Это была не та женщина, какой я была. Я не романтизирую вещи. Я, конечно, не думала о поэтических способах описать долбаные мужские руки. Да что со мной такое?
Пока я думала об этом, моя рука наконец освободилась, и я увидела, как мои пальцы инстинктивно согнулись и потянулись наружу, как будто они снова искали контакта. Подавленная, я повернула голову, чтобы посмотреть на Волка. Но его взгляд не был направлен ни на меня, ни на мою руку. Он потянулся к двери за белым полотенцем и положил его на раковину. Он вытащил мою руку из воды и положил ее на него. Я потянулась к краю материала, который был настолько жестким, что я знала, что, помимо того, что он не верил в ванные коврики, у него также было какое-то отвращение к кондиционеру для белья, и двинулась, чтобы вытереть воду с моей руки.

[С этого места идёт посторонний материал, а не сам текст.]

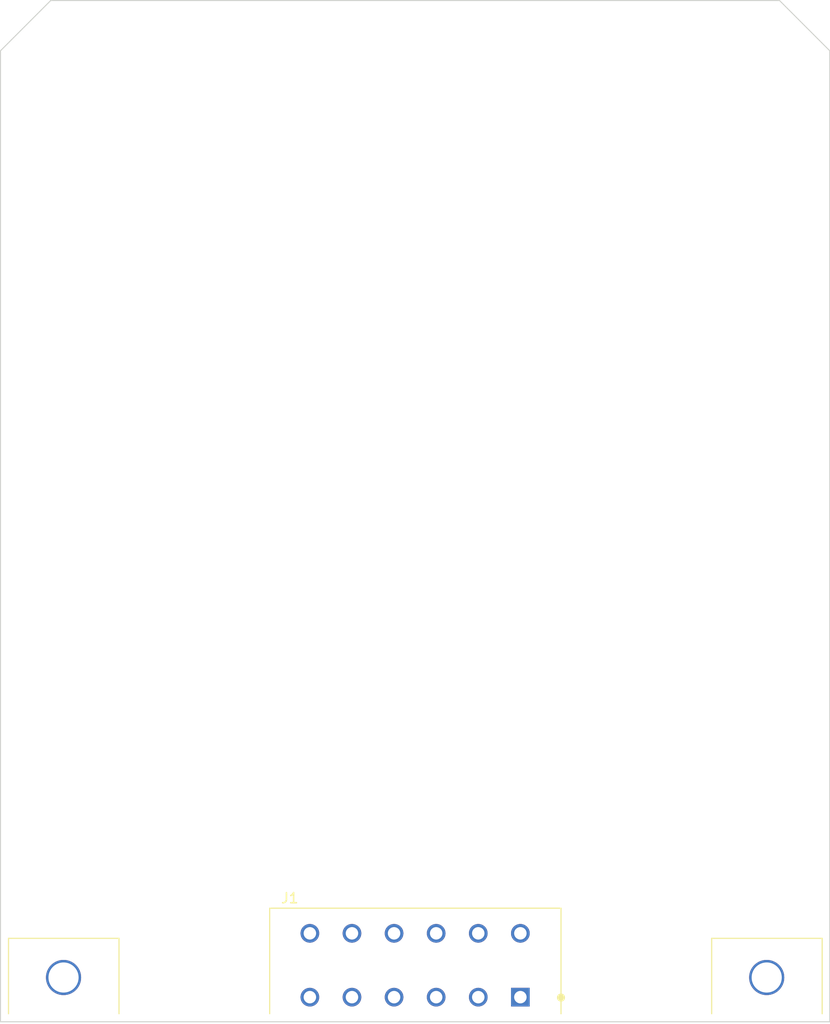
<source format=kicad_pcb>
(kicad_pcb (version 20211014) (generator pcbnew)

  (general
    (thickness 1.6)
  )

  (paper "A4")
  (layers
    (0 "F.Cu" signal)
    (31 "B.Cu" signal)
    (32 "B.Adhes" user "B.Adhesive")
    (33 "F.Adhes" user "F.Adhesive")
    (34 "B.Paste" user)
    (35 "F.Paste" user)
    (36 "B.SilkS" user "B.Silkscreen")
    (37 "F.SilkS" user "F.Silkscreen")
    (38 "B.Mask" user)
    (39 "F.Mask" user)
    (40 "Dwgs.User" user "User.Drawings")
    (41 "Cmts.User" user "User.Comments")
    (42 "Eco1.User" user "User.Eco1")
    (43 "Eco2.User" user "User.Eco2")
    (44 "Edge.Cuts" user)
    (45 "Margin" user)
    (46 "B.CrtYd" user "B.Courtyard")
    (47 "F.CrtYd" user "F.Courtyard")
    (48 "B.Fab" user)
    (49 "F.Fab" user)
    (50 "User.1" user)
    (51 "User.2" user)
    (52 "User.3" user)
    (53 "User.4" user)
    (54 "User.5" user)
    (55 "User.6" user)
    (56 "User.7" user)
    (57 "User.8" user)
    (58 "User.9" user)
  )

  (setup
    (stackup
      (layer "F.SilkS" (type "Top Silk Screen"))
      (layer "F.Paste" (type "Top Solder Paste"))
      (layer "F.Mask" (type "Top Solder Mask") (thickness 0.01))
      (layer "F.Cu" (type "copper") (thickness 0.035))
      (layer "dielectric 1" (type "core") (thickness 1.51) (material "FR4") (epsilon_r 4.5) (loss_tangent 0.02))
      (layer "B.Cu" (type "copper") (thickness 0.035))
      (layer "B.Mask" (type "Bottom Solder Mask") (thickness 0.01))
      (layer "B.Paste" (type "Bottom Solder Paste"))
      (layer "B.SilkS" (type "Bottom Silk Screen"))
      (copper_finish "None")
      (dielectric_constraints no)
    )
    (pad_to_mask_clearance 0)
    (pcbplotparams
      (layerselection 0x00010fc_ffffffff)
      (disableapertmacros false)
      (usegerberextensions false)
      (usegerberattributes true)
      (usegerberadvancedattributes true)
      (creategerberjobfile true)
      (svguseinch false)
      (svgprecision 6)
      (excludeedgelayer true)
      (plotframeref false)
      (viasonmask false)
      (mode 1)
      (useauxorigin false)
      (hpglpennumber 1)
      (hpglpenspeed 20)
      (hpglpendiameter 15.000000)
      (dxfpolygonmode true)
      (dxfimperialunits true)
      (dxfusepcbnewfont true)
      (psnegative false)
      (psa4output false)
      (plotreference true)
      (plotvalue true)
      (plotinvisibletext false)
      (sketchpadsonfab false)
      (subtractmaskfromsilk false)
      (outputformat 1)
      (mirror false)
      (drillshape 1)
      (scaleselection 1)
      (outputdirectory "")
    )
  )

  (net 0 "")
  (net 1 "unconnected-(J1-Pad1)")
  (net 2 "unconnected-(J1-Pad2)")
  (net 3 "unconnected-(J1-Pad3)")
  (net 4 "unconnected-(J1-Pad4)")
  (net 5 "unconnected-(J1-Pad5)")
  (net 6 "unconnected-(J1-Pad6)")
  (net 7 "unconnected-(J1-Pad7)")
  (net 8 "unconnected-(J1-Pad8)")
  (net 9 "unconnected-(J1-Pad9)")
  (net 10 "unconnected-(J1-Pad10)")
  (net 11 "unconnected-(J1-Pad11)")
  (net 12 "unconnected-(J1-Pad12)")

  (footprint "kicad-dtm-enclosure:DTM13-12Px-R008" (layer "F.Cu") (at 91.275 170))

  (gr_line (start 50 170) (end 132.55 170) (layer "Edge.Cuts") (width 0.1) (tstamp 07652224-af43-42a2-841c-1883ba305bc4))
  (gr_line (start 55 68.4) (end 127.55 68.4) (layer "Edge.Cuts") (width 0.1) (tstamp 18eef4d3-c3b1-4511-89f0-f3ca5fbf521d))
  (gr_line (start 132.55 73.4) (end 132.55 170) (layer "Edge.Cuts") (width 0.1) (tstamp 28aab436-a04a-4f1d-a887-4f09513fdc8a))
  (gr_line (start 50 170) (end 50 73.4) (layer "Edge.Cuts") (width 0.1) (tstamp 67320774-1745-4c89-bec7-2213f7bb7ecc))
  (gr_line (start 50 73.4) (end 55 68.4) (layer "Edge.Cuts") (width 0.1) (tstamp a29e1299-22c5-4fd2-9a37-e405785962a9))
  (gr_line (start 127.55 68.4) (end 132.55 73.4) (layer "Edge.Cuts") (width 0.1) (tstamp c4e3a83a-2945-4c21-9d1d-f3f3be86b7bd))

)

</source>
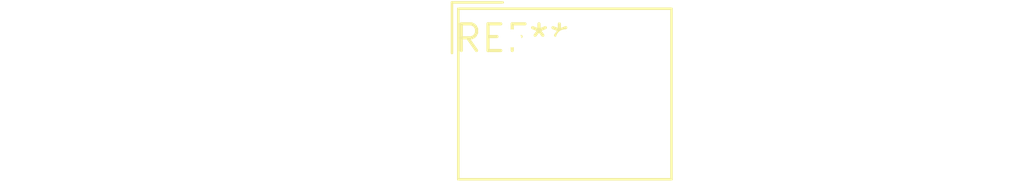
<source format=kicad_pcb>
(kicad_pcb (version 20240108) (generator pcbnew)

  (general
    (thickness 1.6)
  )

  (paper "A4")
  (layers
    (0 "F.Cu" signal)
    (31 "B.Cu" signal)
    (32 "B.Adhes" user "B.Adhesive")
    (33 "F.Adhes" user "F.Adhesive")
    (34 "B.Paste" user)
    (35 "F.Paste" user)
    (36 "B.SilkS" user "B.Silkscreen")
    (37 "F.SilkS" user "F.Silkscreen")
    (38 "B.Mask" user)
    (39 "F.Mask" user)
    (40 "Dwgs.User" user "User.Drawings")
    (41 "Cmts.User" user "User.Comments")
    (42 "Eco1.User" user "User.Eco1")
    (43 "Eco2.User" user "User.Eco2")
    (44 "Edge.Cuts" user)
    (45 "Margin" user)
    (46 "B.CrtYd" user "B.Courtyard")
    (47 "F.CrtYd" user "F.Courtyard")
    (48 "B.Fab" user)
    (49 "F.Fab" user)
    (50 "User.1" user)
    (51 "User.2" user)
    (52 "User.3" user)
    (53 "User.4" user)
    (54 "User.5" user)
    (55 "User.6" user)
    (56 "User.7" user)
    (57 "User.8" user)
    (58 "User.9" user)
  )

  (setup
    (pad_to_mask_clearance 0)
    (pcbplotparams
      (layerselection 0x00010fc_ffffffff)
      (plot_on_all_layers_selection 0x0000000_00000000)
      (disableapertmacros false)
      (usegerberextensions false)
      (usegerberattributes false)
      (usegerberadvancedattributes false)
      (creategerberjobfile false)
      (dashed_line_dash_ratio 12.000000)
      (dashed_line_gap_ratio 3.000000)
      (svgprecision 4)
      (plotframeref false)
      (viasonmask false)
      (mode 1)
      (useauxorigin false)
      (hpglpennumber 1)
      (hpglpenspeed 20)
      (hpglpendiameter 15.000000)
      (dxfpolygonmode false)
      (dxfimperialunits false)
      (dxfusepcbnewfont false)
      (psnegative false)
      (psa4output false)
      (plotreference false)
      (plotvalue false)
      (plotinvisibletext false)
      (sketchpadsonfab false)
      (subtractmaskfromsilk false)
      (outputformat 1)
      (mirror false)
      (drillshape 1)
      (scaleselection 1)
      (outputdirectory "")
    )
  )

  (net 0 "")

  (footprint "Molex_SPOX_5268-03A_1x03_P2.50mm_Horizontal" (layer "F.Cu") (at 0 0))

)

</source>
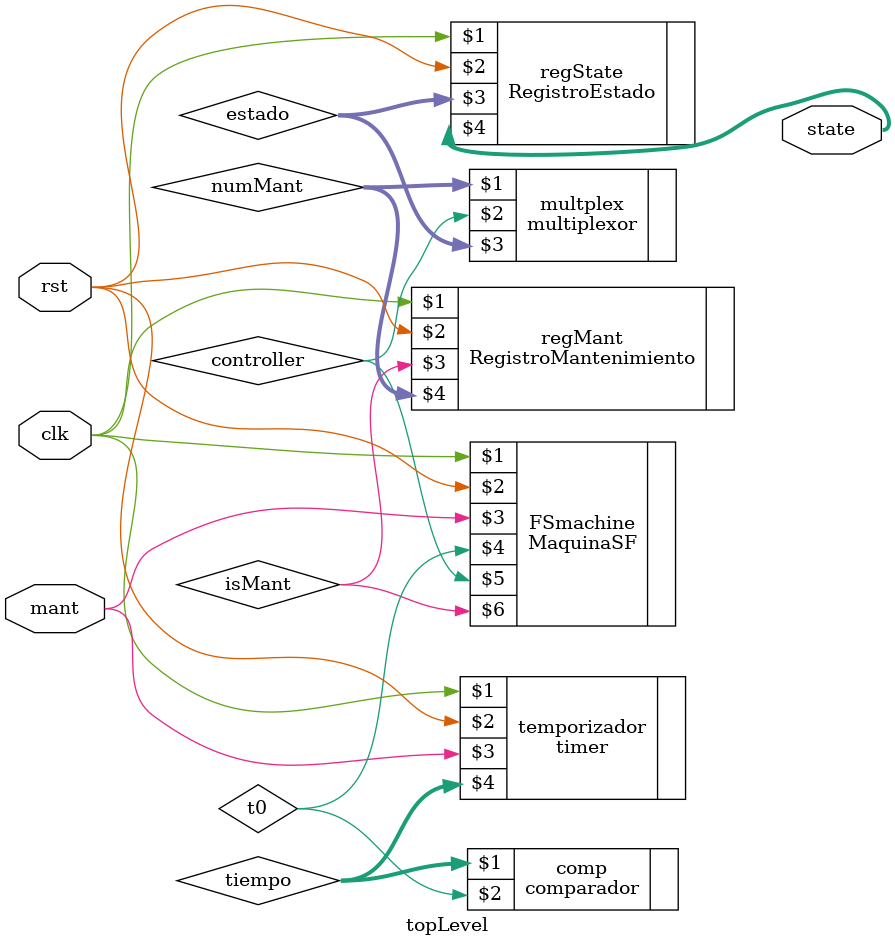
<source format=sv>
module topLevel
(
	input logic clk, rst,
	input logic mant,
	output logic [7:0] state
);
	logic [7:0] tiempo, numMant, estado;
	logic t0, controller, isMant;
	
	timer							temporizador(clk, rst, mant, tiempo);
	comparador					comp 			(tiempo, t0);
	MaquinaSF					FSmachine	(clk, rst, mant, t0, controller, isMant);
	RegistroMantenimiento	regMant		(clk, rst, isMant, numMant);
	multiplexor					multplex		(numMant, controller, estado);
	RegistroEstado				regState		(clk, rst, estado, state);
endmodule
</source>
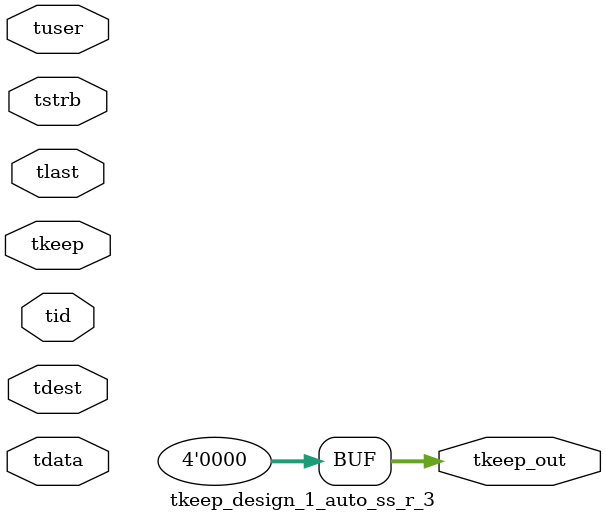
<source format=v>


`timescale 1ps/1ps

module tkeep_design_1_auto_ss_r_3 #
(
parameter C_S_AXIS_TDATA_WIDTH = 32,
parameter C_S_AXIS_TUSER_WIDTH = 0,
parameter C_S_AXIS_TID_WIDTH   = 0,
parameter C_S_AXIS_TDEST_WIDTH = 0,
parameter C_M_AXIS_TDATA_WIDTH = 32
)
(
input  [(C_S_AXIS_TDATA_WIDTH == 0 ? 1 : C_S_AXIS_TDATA_WIDTH)-1:0     ] tdata,
input  [(C_S_AXIS_TUSER_WIDTH == 0 ? 1 : C_S_AXIS_TUSER_WIDTH)-1:0     ] tuser,
input  [(C_S_AXIS_TID_WIDTH   == 0 ? 1 : C_S_AXIS_TID_WIDTH)-1:0       ] tid,
input  [(C_S_AXIS_TDEST_WIDTH == 0 ? 1 : C_S_AXIS_TDEST_WIDTH)-1:0     ] tdest,
input  [(C_S_AXIS_TDATA_WIDTH/8)-1:0 ] tkeep,
input  [(C_S_AXIS_TDATA_WIDTH/8)-1:0 ] tstrb,
input                                                                    tlast,
output [(C_M_AXIS_TDATA_WIDTH/8)-1:0 ] tkeep_out
);

assign tkeep_out = {1'b0};

endmodule


</source>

— Не надо, — прорычал он, отмахиваясь от моей руки и бросая на меня тяжелый взгляд, который, я думаю, должен был передать какую-то информацию, но он был полностью потерян для меня, прежде чем он отвернулся, чтобы сосредоточиться на бинте. Я наблюдала, как он аккуратно разложил полоски бинта, а затем использовал какую-то запечатанную палочку, чтобы нанести крем от ожогов на мягкий материал. — Высохла? — спросил он, оборачиваясь, чтобы посмотреть на меня.
— Хм… да, — предположила я, не имея ни малейшего понятия. Я была слишком сосредоточена, наблюдая за ним и за тем, как его мощное тело оказалось способным выполнять самые маленькие, деликатные задачи таким образом, который казался неестественным. Он потянулся к моему запястью, поднял его и отпустил в воздухе. Это была еще одна безмолвная инструкция: «держи руку вот так». Удивительно, как много он мог говорить беззвучно. Потом я застыла как вкопанная и смотрела, как он поднял бинт и аккуратно перевязал мои ожоги. Он сделал это так легко, что я едва почувствовала это, и это казалось неправильным для такого большого человека, чтобы быть таким нежным. Закончив с намазанным бинтом, он завернул меня примерно в десять слоев сухого бинта, затем прикрепил медицинский пластырь и положил остаток на столешницу.
Когда он обернулся, его глаза впервые с тех пор, как мы вышли из его дома, посмотрели мне в лицо, и это было физически ощутимо, как ощущение падения в животе. Его рука медленно поднялась, кончики пальцев прошелестели по моему подбородку, и ощущение перестало быть падением и начало трепетать внутри меня. Его взгляд смягчился на минуту, потом он слегка покачал головой и опустил руку. — Тройной антибиотик, — сказал он странно, выдвигая ящик, находя немного и шлепая его на столешницу, прежде чем потянуться к двери и открыть ее у меня за спиной, пока я не отошла в сторону.